Many of you will by now have read Mattias’ excellent post talking about his experience growing up.
As I was talking with him about it afterwards, we hit on another related topic: what happens when people with that experience of falling in-between society’s accepted definitions are in your gaming group? Is there anything in particular that you should do? I have a pretty definite agenda here, so I’ll ask some leading questions; how can you make your games and gaming group more inclusive, and how can you do that while including potentially uncomfortable topics in your games?
I won’t claim to have The Answer. As a (pretty definitively) white male, I’ve never really faced most of the problems that Mattias brought up. The world caters to me and my ilk. When I started college I had almost no concept of any of the experiences that he wrote about in his post. While I can identify with parts of it if I look deep enough at my own experience, he saw and felt that exclusion of slipping between society’s definitional expectations far more powerfully than I ever did. But I do hope that I’ve been able to learn a few things that I can share on the topic.
First off, a tip that gets right to the heart of things: if you’re running a game, be sure to make everyone human. Stereotypes are an excellent way to quickly engage with a character archetype, but they also let you pigeonhole someone (or something) that you don’t want to deal with. Feel free to use bits and pieces of the imagery of stereotypes, but remember to make the people your players interact with distinct, personal, and real. This serves several purposes; by utilizing the cues that people often associate with specific stereotypes, you convey a lot of information quickly, but by instead filling out these characters with their own personalities, foibles and desires, you encourage your players to look deeper than the first glance. Name your NPCs, have other people care about them, or show how sad it is that nearly no one else cares about them, but above all pay attention to the ways people interact with each other in the real world. Watch, listen to, and read about families, friends, and organizations. Learn what it takes to convince your players that they are dealing with real people. And remember that even when people are found in a group together, they are often different from one another despite however much they might share. The gang that has been harassing your PCs is not monolithic, despite the fact that they’ve mostly been acting in concert. Real doesn’t mean “nice,” real people are both kind and mean, sane and crazy, sometimes all at the same time.
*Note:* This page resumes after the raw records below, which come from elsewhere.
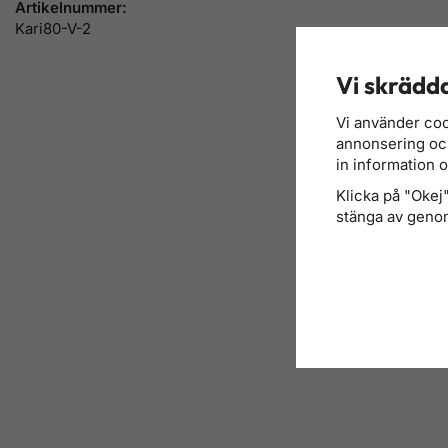
Artikelnummer:
Kari80-V-2
Vi skrädda
Vi använder coo
annonsering och 
in information 
Klicka på "Okej" 
stänga av genom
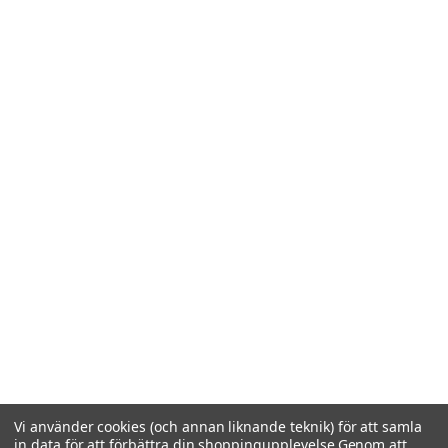
Vi använder cookies (och annan liknande teknik) för att samla
in data för att förbättra din shoppingupplevelse.
Genom att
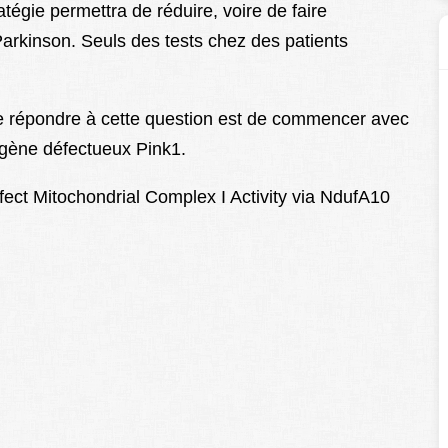
tégie permettra de réduire, voire de faire
arkinson. Seuls des tests chez des patients
de répondre à cette question est de commencer avec
 gène défectueux Pink1.
ect Mitochondrial Complex I Activity via NdufA10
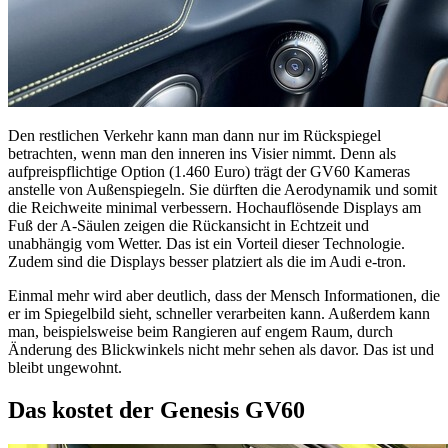
Den restlichen Verkehr kann man dann nur im Rückspiegel
betrachten, wenn man den inneren ins Visier nimmt. Denn als
aufpreispflichtige Option (1.460 Euro) trägt der GV60 Kameras
anstelle von Außenspiegeln. Sie dürften die Aerodynamik und somit
die Reichweite minimal verbessern. Hochauflösende Displays am
Fuß der A-Säulen zeigen die Rückansicht in Echtzeit und
unabhängig vom Wetter. Das ist ein Vorteil dieser Technologie.
Zudem sind die Displays besser platziert als die im Audi e-tron.
Einmal mehr wird aber deutlich, dass der Mensch Informationen, die
er im Spiegelbild sieht, schneller verarbeiten kann. Außerdem kann
man, beispielsweise beim Rangieren auf engem Raum, durch
Änderung des Blickwinkels nicht mehr sehen als davor. Das ist und
bleibt ungewohnt.
Das kostet der Genesis GV60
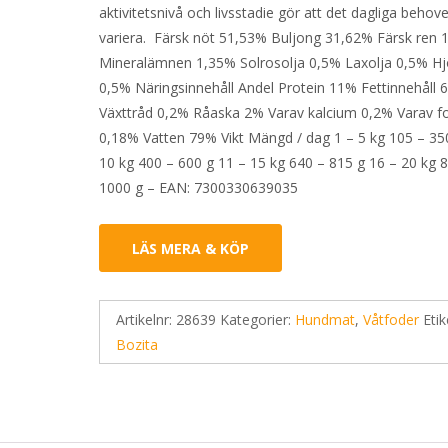
aktivitetsnivå och livsstadie gör att det dagliga behov
variera. Färsk nöt 51,53% Buljong 31,62% Färsk ren
Mineralämnen 1,35% Solrosolja 0,5% Laxolja 0,5% Hj
0,5% Näringsinnehåll Andel Protein 11% Fettinnehåll 
Växttråd 0,2% Råaska 2% Varav kalcium 0,2% Varav f
0,18% Vatten 79% Vikt Mängd / dag 1 – 5 kg 105 – 35
10 kg 400 – 600 g 11 – 15 kg 640 – 815 g 16 – 20 kg 
1000 g – EAN: 7300330639035
LÄS MERA & KÖP
Artikelnr:
28639
Kategorier:
Hundmat
,
Våtfoder
Etik
Bozita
That tip goes a long way towards making your games more palatable to people who have been mis- or under-represented. Especially if you include all kinds of different people. The world is, in fact, a crazily diverse place; you’re missing out on a lot if you simply discard large sections of it without thinking carefully. A few quick questions that you can ask yourself are:
- Have I accidentally made this game a sausage fest? (all characters are male)
- Have I accidentally whitewashed this game? (all characters are white, or human in the case of a fantasy game where color doesn’t matter)
- Have I accidentally given people motivations and personality based solely on their gender and race?
*****
Another way of looking at all of this is to ask the following question: does somebody like my friend Mattias exist in this game? If not, why the hell not? I’m not asking you to name someone Mattias in all of your games (I certainly haven’t, that would be very silly and totally unlike me or my friends), I just want you to make sure that the people in your games exist as more than snapshots of society’s expectations. If your setting calls for one or more of the earlier questions to be purposefully true (maybe you’re playing Call of Cthulhu in 1920’s America and are going for some historical realism, helloooo white patriarchy), don’t shy away from making the people who are there as real and personal as possible. And remember that most characters will be interacting with people outside of the focused area anyways (who drives the Southern gentleman’s carriage? who cleans your home? who will your investigators ask to learn about all the gossip on so-and-so?), and take those opportunities to make those people real too.
Another tip: play inside your players’ comfort zones and only to push outside them when everyone agrees that pushing comfort zones will be part of the game. Even if they do agree to that, your players should still be able to call time-out if something gets too intense for them. These are our games and our friends, not people to be tortured. That comfort zone advice is best when it comes to disturbing and potentially triggering topics (rape, abuse, racism, etc.), but I do really think that you should try to make NPCs as real as possible regardless of the situation, even when they are the monsters. Don’t shy away from having the terrible people be likable sometimes. The exception that proves the rule might be a cinematic action game in which everyone is playing a stereotype, and all that they interact with are stereotypes, but even there you should be careful.
This won’t solve everything. You’ve also got to be willing to admit when you’ve been an ass, and be willing to learn how not to be an ass. There’s a whole lot more out there, and some of it is particularly worth reading, but I’ll leave it with this for now:
- Make people real
- Negotiate expectations of comfort zones (there’s often more leeway with horror)
- Learn how not to be an ass
What has your experience with these sorts of things been like? What else should I have included, what else would you like to see addressed? Are there any things that you or your acquaintances have done that were especially helpful with addressing inclusion / not being an ass?